Addressing post-colonial legacies in transitional justice
Project commenced: August 2019
Project completion date: November 2021
Project PIs: Prof Fionnuala Ní Aoláin (QUB) and Prof Bill Rolston (Ulster)
Other Staff or Partners: Dr Claire Wright (QUB)
Description:
The majority of states to which transitional justice mechanisms are applied are former colonies. But colonial occupation, decolonization, and the ongoing legacy of colonialism frequently go unremarked in transitional justice debates and policy making. Despite the lack of formal attention to colonialism, battles persist over the legitimacy of colonial borders, the validity of enduring legal instruments of colonial control, and ‘memory wars’, including the writing and telling of history during and after the colonial period. Research in this project will address such questions as: (1) When deciding to deal with ‘the past’, how far back should policy makers and legislators look? (2) How does the colonial past shape conditions conducive to contemporary conflict (3) How should engaging this past shape contemporary conflict-ending solutions? By focusing on the very different contexts of Northern Ireland and Colombia, we hope to make a contribution that is valid for a wide range of postcolonial situations.

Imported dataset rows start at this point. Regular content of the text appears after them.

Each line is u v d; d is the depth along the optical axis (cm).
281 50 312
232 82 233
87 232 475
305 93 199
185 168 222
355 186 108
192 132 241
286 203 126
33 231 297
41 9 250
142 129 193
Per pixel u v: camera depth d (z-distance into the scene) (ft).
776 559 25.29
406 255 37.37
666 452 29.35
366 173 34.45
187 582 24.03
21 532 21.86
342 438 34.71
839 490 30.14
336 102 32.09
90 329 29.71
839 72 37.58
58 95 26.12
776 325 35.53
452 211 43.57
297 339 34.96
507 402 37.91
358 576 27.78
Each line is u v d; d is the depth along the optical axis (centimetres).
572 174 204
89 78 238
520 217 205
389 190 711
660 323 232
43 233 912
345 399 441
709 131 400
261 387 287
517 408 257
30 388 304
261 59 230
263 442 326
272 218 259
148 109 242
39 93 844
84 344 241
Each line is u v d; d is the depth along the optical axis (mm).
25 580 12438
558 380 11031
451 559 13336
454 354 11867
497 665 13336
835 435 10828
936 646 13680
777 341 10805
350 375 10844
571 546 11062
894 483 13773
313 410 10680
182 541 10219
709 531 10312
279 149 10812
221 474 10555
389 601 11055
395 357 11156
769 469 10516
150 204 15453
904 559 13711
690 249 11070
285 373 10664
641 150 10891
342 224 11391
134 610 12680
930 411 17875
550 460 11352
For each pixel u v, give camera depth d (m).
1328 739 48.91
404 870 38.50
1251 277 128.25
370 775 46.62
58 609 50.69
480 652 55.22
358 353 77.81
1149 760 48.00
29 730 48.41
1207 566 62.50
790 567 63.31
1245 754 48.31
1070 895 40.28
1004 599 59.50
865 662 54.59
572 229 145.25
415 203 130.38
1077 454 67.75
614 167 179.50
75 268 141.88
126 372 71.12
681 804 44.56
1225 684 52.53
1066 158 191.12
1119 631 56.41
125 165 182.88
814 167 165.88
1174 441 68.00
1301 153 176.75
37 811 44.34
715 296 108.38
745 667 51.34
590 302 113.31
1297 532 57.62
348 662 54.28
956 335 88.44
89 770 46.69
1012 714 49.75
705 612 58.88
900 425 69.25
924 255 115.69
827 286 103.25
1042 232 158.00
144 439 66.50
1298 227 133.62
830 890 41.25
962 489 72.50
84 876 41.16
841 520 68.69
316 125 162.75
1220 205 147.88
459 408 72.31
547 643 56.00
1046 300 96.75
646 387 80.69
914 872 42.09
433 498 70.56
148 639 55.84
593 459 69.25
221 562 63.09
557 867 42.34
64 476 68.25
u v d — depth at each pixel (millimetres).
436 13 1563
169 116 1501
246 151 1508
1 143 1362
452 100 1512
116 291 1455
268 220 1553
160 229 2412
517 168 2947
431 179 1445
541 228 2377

The project on colonialism and transition is one of three projects in which Prof Ní Aoláin is participating in the framework of the UKRI Gender, Justice and Security Hub. The Hub is a five-year project focusing on Sustainable Development Goal 5 on gender equality, Goal 16 on peace, justice and strong institutions, and the implementation of the Women, Peace and Security agenda. The Hub is led by Prof Christine Chinkin in the Centre for Women, Peace and Security at the London School of Economics. Working with major research institutions in the UK and Northern Ireland, and researchers and advocates for gender justice across the global south, we aim to turn insights into ongoing actions that improve lives.
Prof Ní Aoláin is Co-Coordinator of the Transformation and Empowerment Stream within the Hub. Together with Prof Rory O’Connell (Ulster), she is also working on a project on socioeconomic rights and transition, which seeks to understand how socio-economic rights are bargained in (and out) of peace agreements, and what form those bargains take. The project seeks to address what long term and sustainable effect social and economic rights inclusion has on the durability of peace. The project, which is comparative in substance, will focus on Northern Ireland, Sri Lanka, Sierra Leone, Colombia. Prof Ní Aoláin leads a third project within the framework of the Hub, focused specifically on transformative conflict resolution and the way in which gender plays a critical and growing role in conflict management, conflict resolution and conflict transition.
Fionnuala D. Ní Aoláin is the UN special rapporteur on the promotion and protection of human rights and fundamental freedoms while countering terrorism. She is a university regents professor at the University of Minnesota; holder of the Robina chair in law, public policy, and society; and faculty director of the Human Rights Center at the University of Minnesota Law School. She is concurrently a professor of law at the Queens University of Belfast, Northern Ireland. She served as Professor and Director of the University of Ulster’s Transitional Justice Institute in Belfast, Northern Ireland from 2000-2018. Ni Aoláin’s work focuses on the intersection of human rights and humanitarian norms. She has published widely in the fields of emergency powers, conflict regulation, transitional justice, and sex-based violence in times of war and has written extensively on theoretical aspects of transition.
Bill Rolston is an emeritus professor with and former director of the Transitional Justice Institute at Ulster University. He has researched and written widely on legacies of conflict and on post-conflict transformation, mainly but not solely in relation to Northern Ireland. Issues researched have included: truth commissions, the contribution of politically motivated prisoners to conflict transformation, victims and memory, and political wall murals.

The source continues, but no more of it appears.